As mentioned above, the receipt of value capture contributions, if the mechanism sat outside VPAs, could be centralised with Treasury. This would put to bed any perception that the creation of value is linked to either the rezoning or approval process.

A way forward

Lastly, the PC Review makes an argument that a betterment levy failed in the past in Sydney because powerful landowners applied political pressure.

Certainly it has been said that policy capture is the only form of capture that has prevailed in Sydney planning history.

A former NSW planning minister suggested that some lobbyists “generalise the private ambitions of their small band of members to give the appearance of a broader philosophical and whole-of-industry view. In reality, it is a small band of speculators trying to hustle the government into making policy decisions that suited them”.

A standard percentage rate per dollar of betterment (value uplift), which would vary by location, could apply across the state. This approach automatically adjusts to local market conditions and ensures that the levy or development licence fee does not reduce the feasibility of a site for development.

It also means that SICs (or other) quasi value capture contributions could be abolished, meaning that developers would not encounter unanticipated contributions that render their approved development infeasible, especially in marginal cases where value gains from redevelopment are low.

Developers would never overpay for a site and indeed, the more a developer (or the government) overpays the greater funds that are raised for infrastructure contributions.

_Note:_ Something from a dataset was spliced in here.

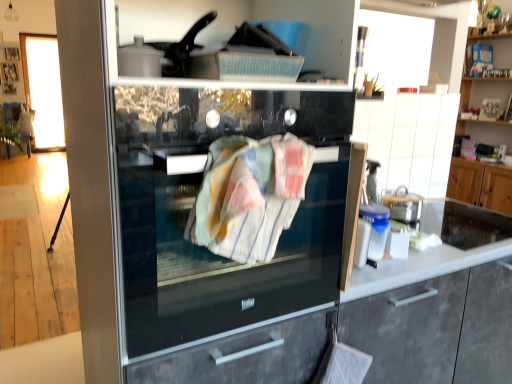
Question: Does white glossy countertop at right contain black glass fridge at center?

The PC Review dismisses a betterment levy or development licence fee because it claims it would be difficult to calculate or implement (how to measure the value uplift) despite the ACT doing it with success for 50 years.

As in many parts of the ACT, betterment levies can be pre-calculated based on typical betterment values in different local precincts where redevelopment is desired in the planning scheme.

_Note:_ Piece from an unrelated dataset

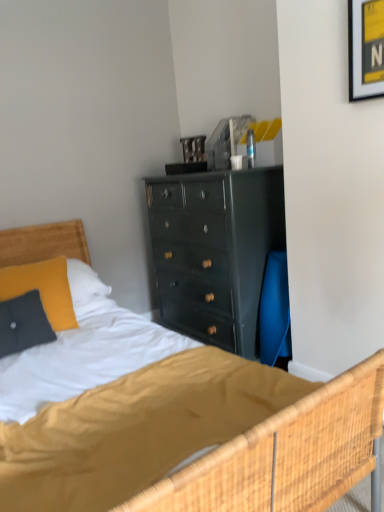
Where is `velvety yellow pillow at left`? The height and width of the screenshot is (512, 384). velvety yellow pillow at left is located at coordinates (43, 289).

In order to face wooden headboard at left, should I rotate leftwards or rightwards?

Rotate left and turn 17.947 degrees.

Find the location of `yellow paper at upper right`. yellow paper at upper right is located at coordinates point(366,49).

The Valuer General’s property valuations provide the starting point for the calculation of this variable rate. An easily accessible schedule of rates a square metre applying to floorspace associated with new development rights would be available.

Such an approach would further reduce uncertainty in areas where development is desired in the planning scheme and reduce the number of times individual assessments of betterment are required.

Confidence in the planning system and its focus on the public interest is at the core of upfront, evidence-based planning.

If the PC Review doesn’t see a role for a betterment levy – either in VPAs or revamped SIC– then a value capture policy relating to changes in zoning and development standards should be implemented statewide, outside of and additive to the local infrastructure development contributions system, and constituted as a development licence fee.

Like the ACT system, the funds could be collected by Treasury and recycled back to the areas in question. 

Patrick Fensham is Principal and Partner and National Manager of Urban Policy and Governance at SGS Economics and Planning.

Tim Sneesby is a manager of strategic planning at a Sydney council, a recipient of the Planning Institute of Australia’s National Young Planner of the Year award. His views are his own.